Copepods are minuscule crustaceans but although most of the 7,000 copepoda species measure less than two millimeters in size, as common organisms, their pivotal role in the earth's marine ecosystem is gigantic.
Some copepods drift in the seas as plankton but most of the species live a benthic zone existence on the ocean floor.
Copepods are members of the phylum Arthropods and make up the ocean's single-most source of nutritional protein.
Despite being related to the spider crab and some shrimps, copepod crustaceans only have the one single red eye with a large antenna centrally located on its head.
The typical crustacean hard exoskeleton shell is missing from their teardrop shaped transparent body. Around half of their species are external parasites ranging from one millimeter - smaller than krill - to almost one centimeter in size.
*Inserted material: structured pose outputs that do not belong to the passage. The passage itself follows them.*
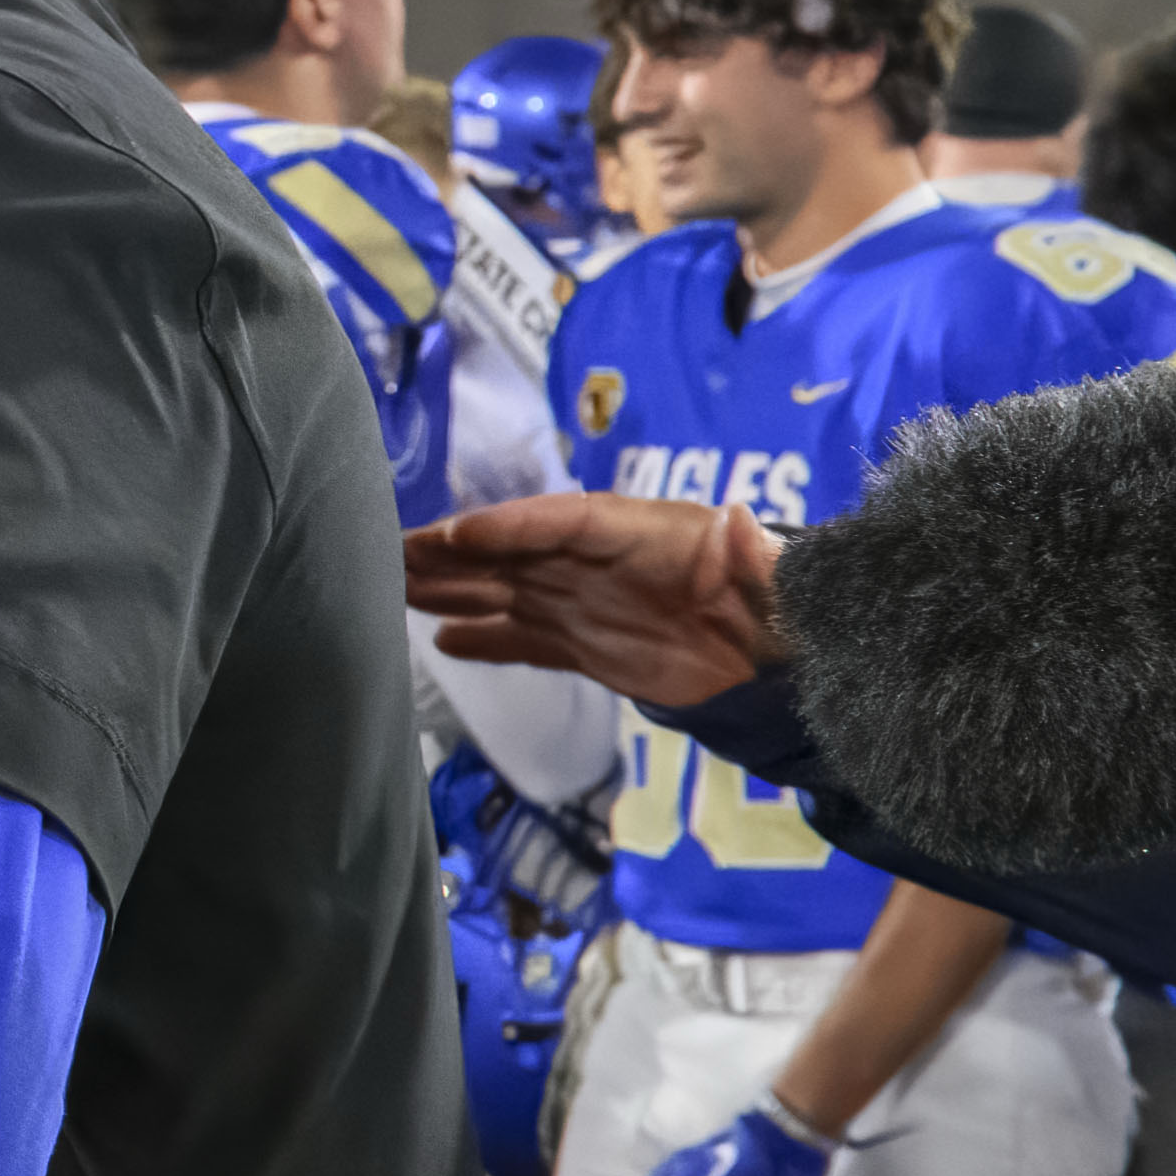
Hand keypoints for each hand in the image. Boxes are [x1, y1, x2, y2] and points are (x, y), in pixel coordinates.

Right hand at [404, 492, 786, 708]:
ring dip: (450, 588)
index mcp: (639, 533)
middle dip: (452, 551)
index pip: (563, 521)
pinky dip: (485, 639)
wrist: (785, 655)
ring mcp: (586, 604)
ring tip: (393, 587)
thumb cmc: (779, 604)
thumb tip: (741, 520)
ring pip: (504, 591)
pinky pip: (524, 638)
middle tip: (390, 551)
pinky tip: (442, 639)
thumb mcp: (773, 574)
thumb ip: (756, 552)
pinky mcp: (585, 646)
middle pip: (512, 550)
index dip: (511, 526)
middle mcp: (598, 563)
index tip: (458, 533)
Copepods consume tiny fish fry and algae but rarely fully digest all the algae.
Photosynthesized algae produces oxygen inside their bodies which provide a rich food source for hungry aquatic animals, fish species, and mammals.
Copepod's gigantic contribution to the flow of vital nutrients in marine and freshwater ecosystems and is often unnoticed.
Copepods fall into four different groups which are determined and identified by their role in marine ecosystems and their behavioral characteristics. Free floating copepod groups include;
Calanoids Calanoida is the largest of all copepod species and their role in the ecosystem provides plentiful food sources for most marine animals.
Calanoids have developed water-resistant bristle structures all over their body segments which provide them with additional buoyancy for their free swimming movements.
They are also clearly characterized from other copepods by a large protruding antenna (rostrum) sprouting from the center if its upper body.
Cyclopoids Cyclopoids thrive most in freshwater environments. They are plank-tonic surface swimmers and relatively rare compared to other marine or brackish copepod crustacean species.
Cyclopoids are easily identified from other species because they do not develop a rostrum. Rostrums are tiny pointed projections sprouting from the copepods head.
Harpacticoids Harpacticoids are free-living copepods which spend their short life cycle swimming along the ocean floor. A newly hatched harpacticoid has only a few days of existence before it dies.
Nonetheless, they provide an invaluable role as a food source for sea anemones, small reef fishes, and most coral species, although some harpacticoids parasitize coral. Harpacticoids are often the first bugs to adorn fish aquarium tanks as they colonize the glass walls.
Misophrioida Misophrioids make up only a few species if the subclass Copepoda. They have the one anterior and one posterior subdivisions of their body which distinguishes them from other copepods.
Most misophrioids, along with calanoids, have a dorsal heart which is a very different feature than cyclopoids and harpacticoids.
The National Oceanic and Atmospheric Administration (NOAA) have produced and currently maintains an online global database of copepod populations and composition changes.
The NOAA recognizes the role of copepods as ecological bio-indicators to ocean pollution and cleanness. Their studies show that copepod's behavior and composition may serve as vital indicators of larval fish food shortages and changes to global weather patterns.
Copepods consume tiny water-borne organic particles which often contain harmful toxins. The species help to purify oceanic and freshwater systems because they take the toxins with them as they settle and die on the sea bed.